▸ What the task asks
Lay out every line of the items below as a numbered list, leaving out the pictures and any blank lines.

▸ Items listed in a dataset
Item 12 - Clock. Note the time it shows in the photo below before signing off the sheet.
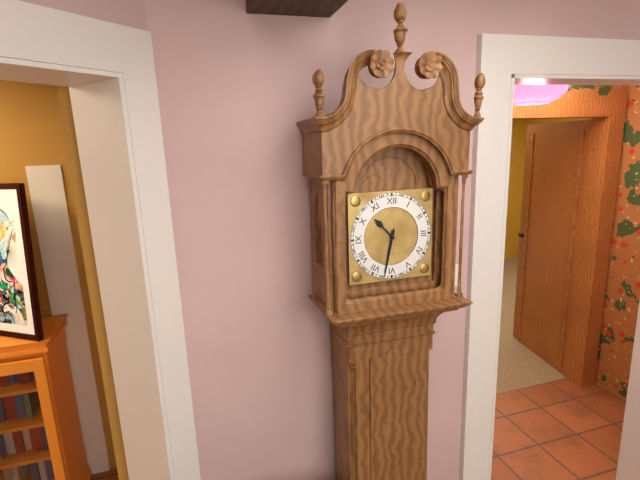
10:32
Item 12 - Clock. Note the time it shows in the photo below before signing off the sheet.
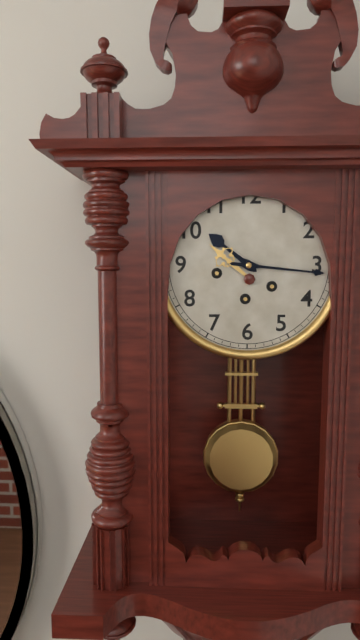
10:16
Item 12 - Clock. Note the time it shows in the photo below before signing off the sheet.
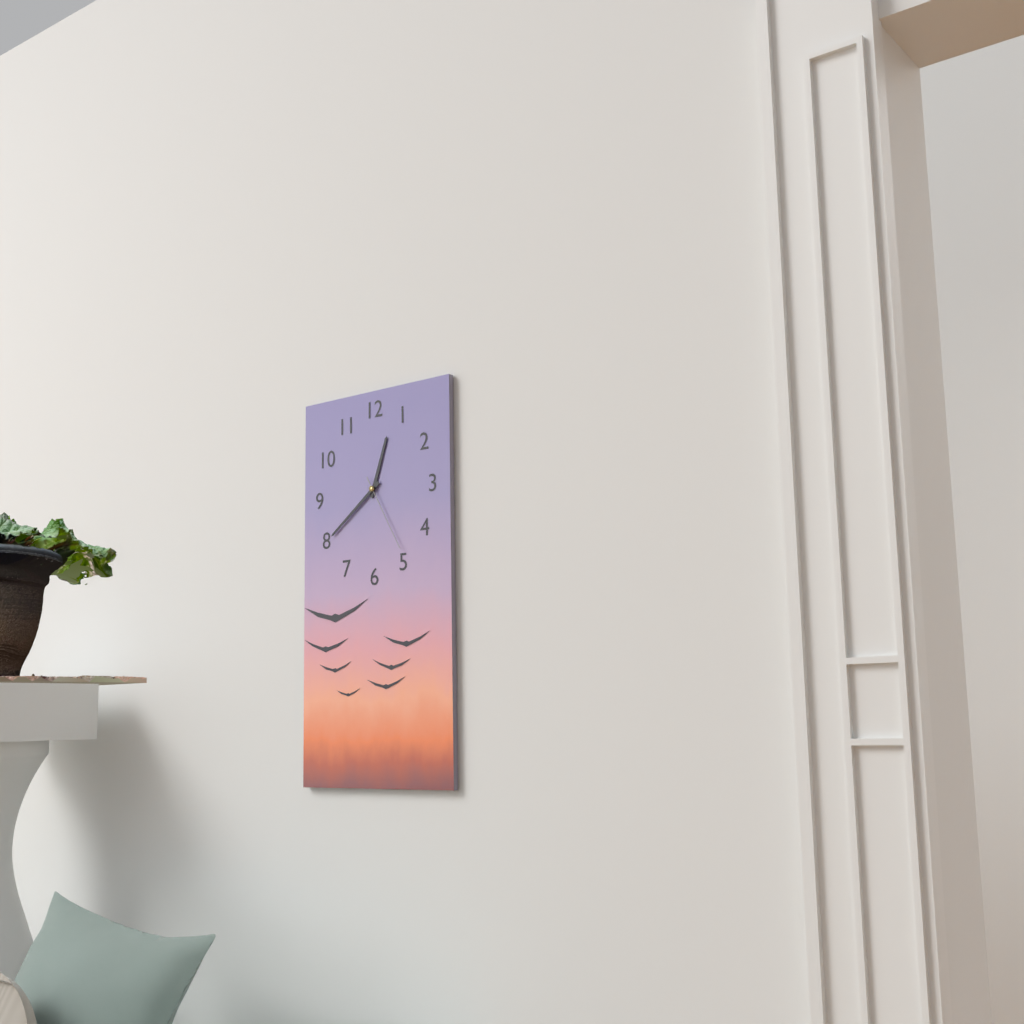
12:39:25
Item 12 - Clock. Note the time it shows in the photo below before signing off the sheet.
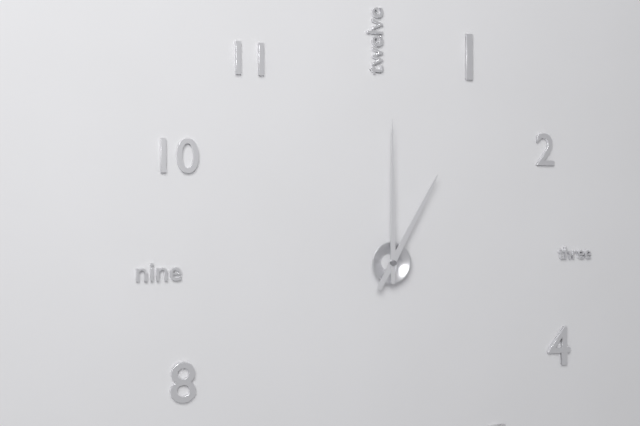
1:00
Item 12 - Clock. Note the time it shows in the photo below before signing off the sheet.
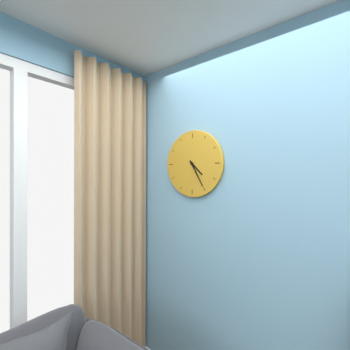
4:25
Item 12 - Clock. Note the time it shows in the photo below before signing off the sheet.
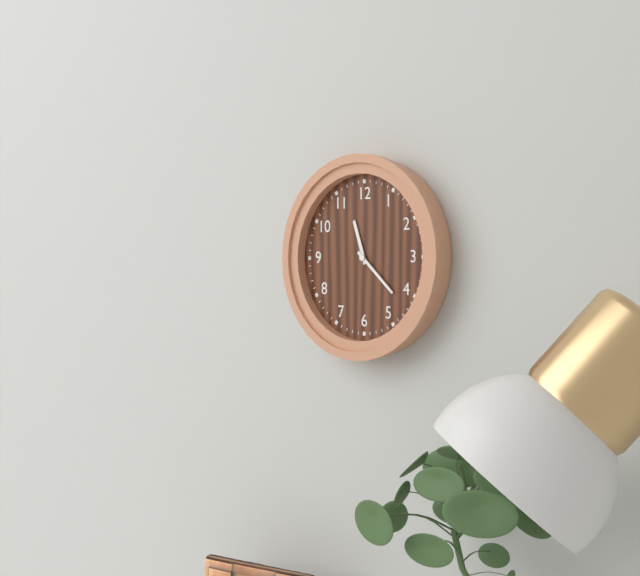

▸ Correct output
1. Item 12 - Clock. Note the time it shows in the photo below before signing off the sheet.
2. 10:32
3. Item 12 - Clock. Note the time it shows in the photo below before signing off the sheet.
4. 10:16
5. Item 12 - Clock. Note the time it shows in the photo below before signing off the sheet.
6. 12:39:25
7. Item 12 - Clock. Note the time it shows in the photo below before signing off the sheet.
8. 1:00
9. Item 12 - Clock. Note the time it shows in the photo below before signing off the sheet.
10. 4:25
11. Item 12 - Clock. Note the time it shows in the photo below before signing off the sheet.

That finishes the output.